The project’s file structure and naming conventions should also be set at the beginning of the project. A simple, high level directory structure should be created with naming conventions that help to describe the contents and purpose of the directory, such as “data”, “analyses”, “output”. Likewise, naming conventions for other directories and their files should be consistent and provide information about what they are.

3.5 Preserve

Along with data description, archiving and preservation is perhaps the other primary service libraries can provide. Many funders, including most STEM agencies such as NSF and NIH require that researchers make their data available upon completion of the project. NIH [10] For big data projects this can be especially problematic for the researchers due to the quantity and complexity of the data. It can also present unique problems to the libraries.

Many libraries have institutional repositories and some also have dedicated data repositories. However, in most cases they are limited by their technology to smaller and simpler datasets. This presents a problem to researchers who are using big data and whose data sets may not easily fit into the institutional repository solutions. An additional difficulty occurs when data is derived from commercial sources such as financial data or social media feeds. In these cases, researchers are limited by what they can make public, while still often required to release enough information to validate their results.
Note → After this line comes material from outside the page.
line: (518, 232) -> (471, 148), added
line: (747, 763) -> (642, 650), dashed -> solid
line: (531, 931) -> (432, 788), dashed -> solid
To better handle big data sets in repositories there are several possible paths. First, it may often be possible to reduce the size of the data by reducing repetitive content, or removing content that can be generated again. For instance, Twitter data can be reduced to a list of just the Tweet IDs vastly reducing the amount of storage needed for the data. This is also another opportunity to collaborate with other institutional units such as who have more resources in the form of storage and computing power. Often these units lack the skills in curation to make the data findable and reusable which libraries often have. Finally, there may be other external repositories that are more appropriate for the data. This is common in the genomics realm for instance.

3.6 Discover

Aside from some of the more common big data sources like Twitter, discovering useful data can be difficult. Librarians involved in research data support can serve a useful role in working with researchers to find relevant and useful datasets. These can range from support of genomics research to locating corpora for digital humanities projects. In addition to locating the datasets, librarians as informaticists should also be familiar with techniques for efficiently acquiring the data, storing and processing the data.
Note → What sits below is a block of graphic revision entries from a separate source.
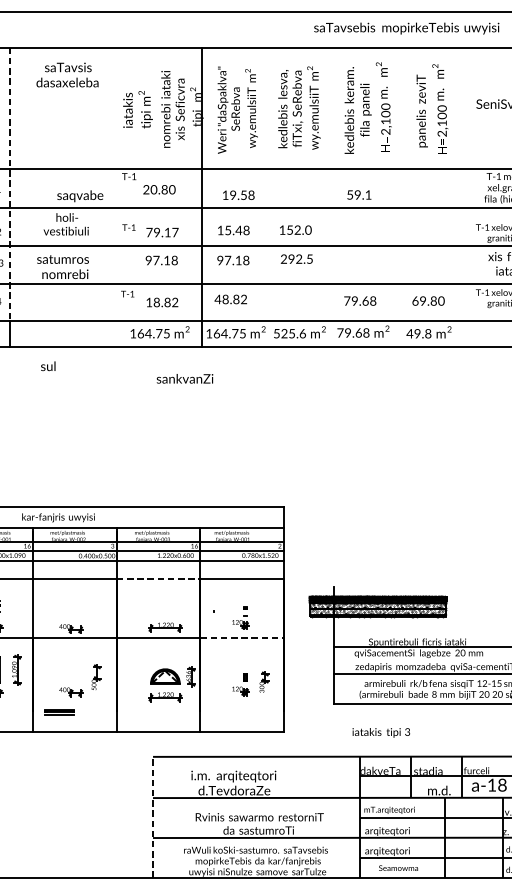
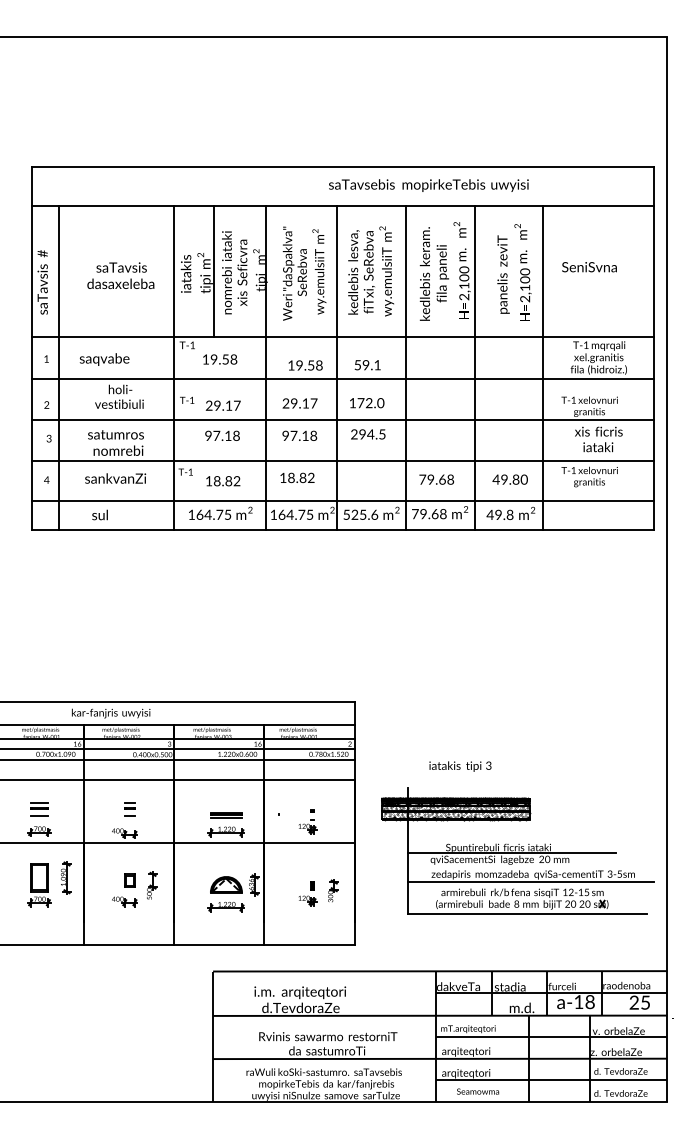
text: (406, 28) -> (428, 185), moved
text: (67, 74) -> (120, 275), moved
line: (153, 108) -> (213, 271), added
line: (10, 185) -> (59, 354), dashed -> solid
text: (158, 189) -> (219, 359), 20.80 -> 19.58
text: (359, 195) -> (367, 365), moved
text: (80, 196) -> (104, 359), moved
line: (117, 197) -> (174, 367), added
line: (267, 197) -> (336, 367), added
line: (331, 197) -> (405, 367), added
line: (395, 197) -> (474, 367), added
line: (458, 197) -> (542, 367), added
text: (233, 230) -> (299, 403), 15.48 -> 29.17
text: (289, 230) -> (360, 403), 152.0 -> 172.0
text: (148, 232) -> (208, 405), 79.17 -> 29.17
text: (298, 259) -> (370, 434), 292.5 -> 294.5
text: (217, 299) -> (282, 477), 48.82 -> 18.82
text: (414, 300) -> (495, 479), 69.80 -> 49.80
text: (47, 365) -> (99, 514), moved
text: (184, 378) -> (115, 478), moved
line: (158, 578) -> (219, 779), dashed -> solid
part: (75, 606) -> (129, 809), added
line: (242, 638) -> (309, 843), dashed -> solid
part: (75, 672) -> (129, 880), added
part: (59, 712) -> (226, 815), moved
text: (381, 732) -> (460, 766), moved
line: (153, 817) -> (213, 1036), dashed -> solid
Another issue with data discovery is negotiating intellectual property issues. While much data in the STEM disciplines may be open, there is considerable data that comes with a variety of licensing arrangements. Librarians can be helpful to researchers in understanding these, but importantly, also to determine how to best make the resulting data as open as possible so that the research can be disseminated in as open a manner as possible.

4 Conclusion

Although it has not always been recognized as such, data has always been fundamental to academic research. While we typically think of data as numbers and measurements, it also includes text, images and anything else that is used to inform our understanding of the natural world, and the artifacts we create. As the digital age moves on, we are increasingly seeing data exposed as part of the process and the understanding that access to the data increases our ability to understand what has been done and also to advance faster by reusing data that has already been created.
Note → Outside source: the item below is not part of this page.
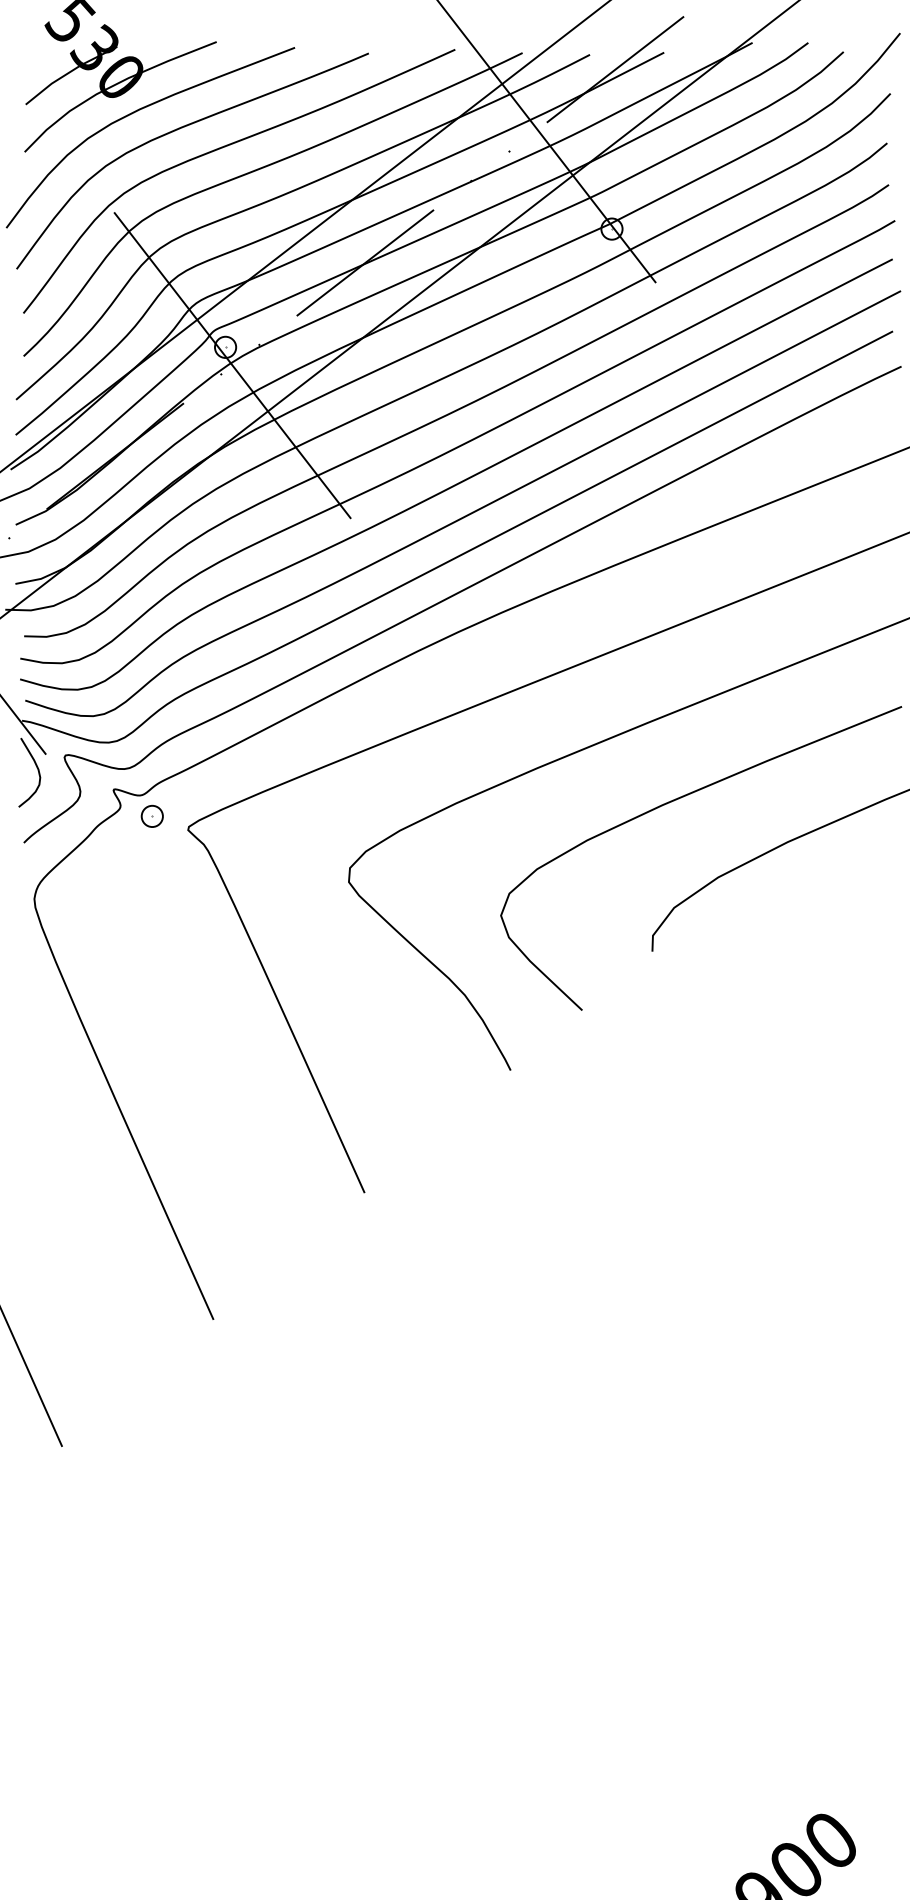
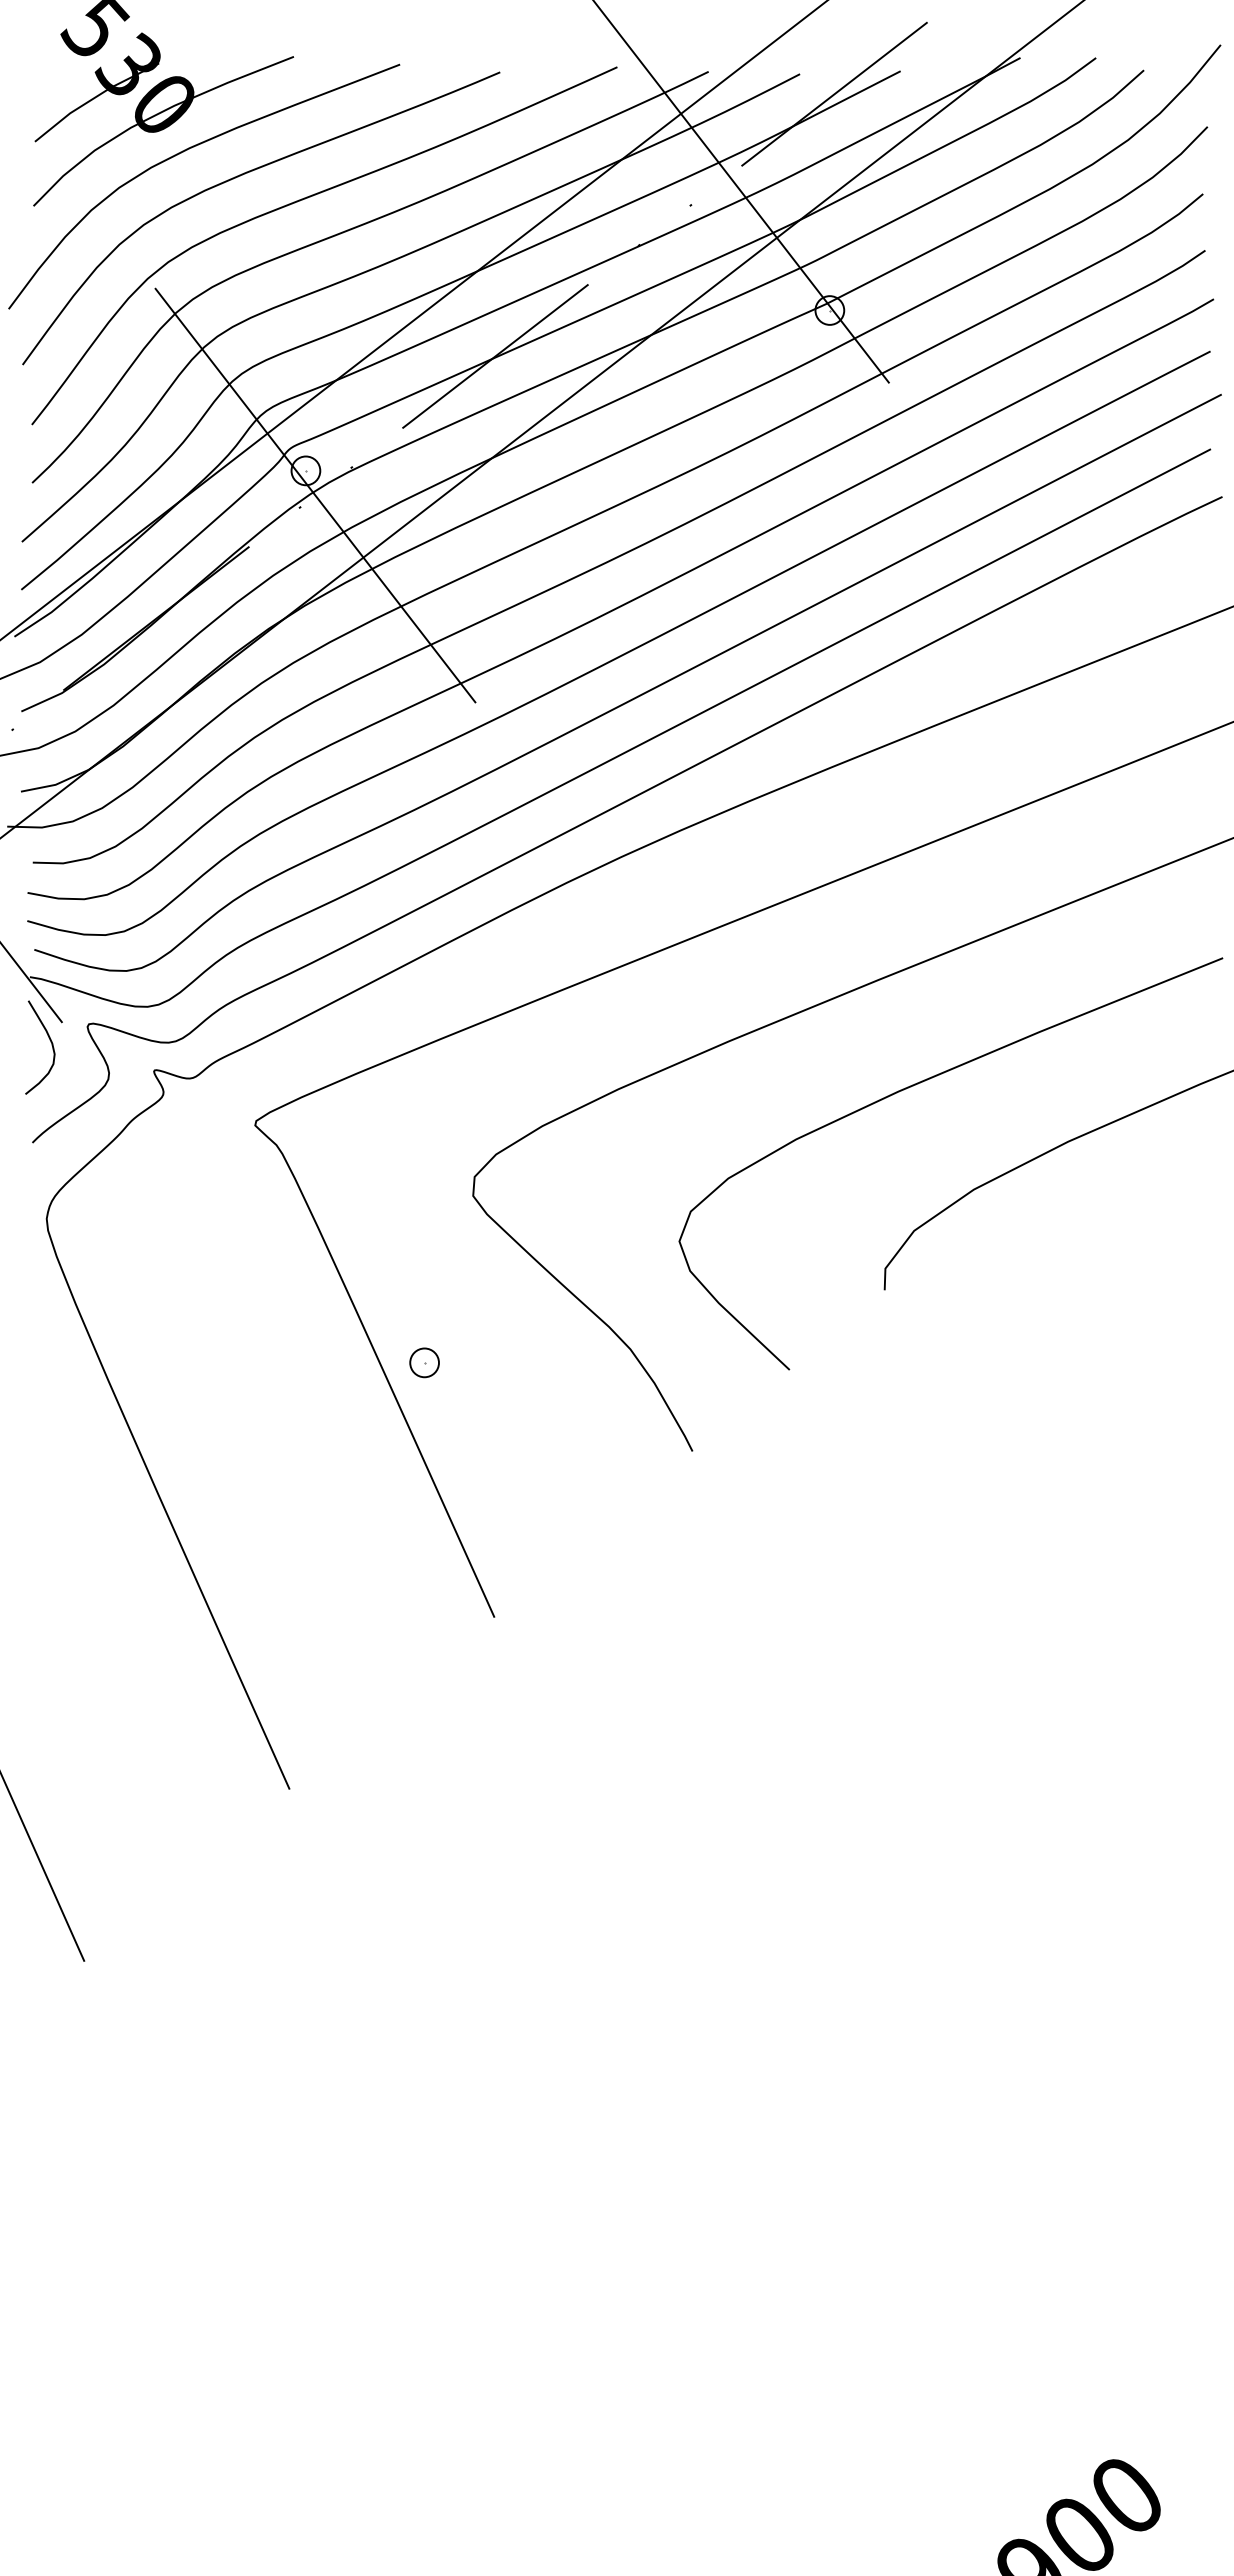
part: (152, 816) -> (424, 1362), moved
In the last 15 years or so, we have seen an increase in the velocity, volume and variety of data created to the point where our ability to comprehend, let alone work with the data stretches our limits. Librarians have always been custodians of our shared store of knowledge. As the digital and data age move forward, librarians must adapt to not only handling information in the form of written text but also working with information in all its variety and volume. This will require partnerships with other experts such as high performance computing, cyber-infrastructure and also the researchers themselves.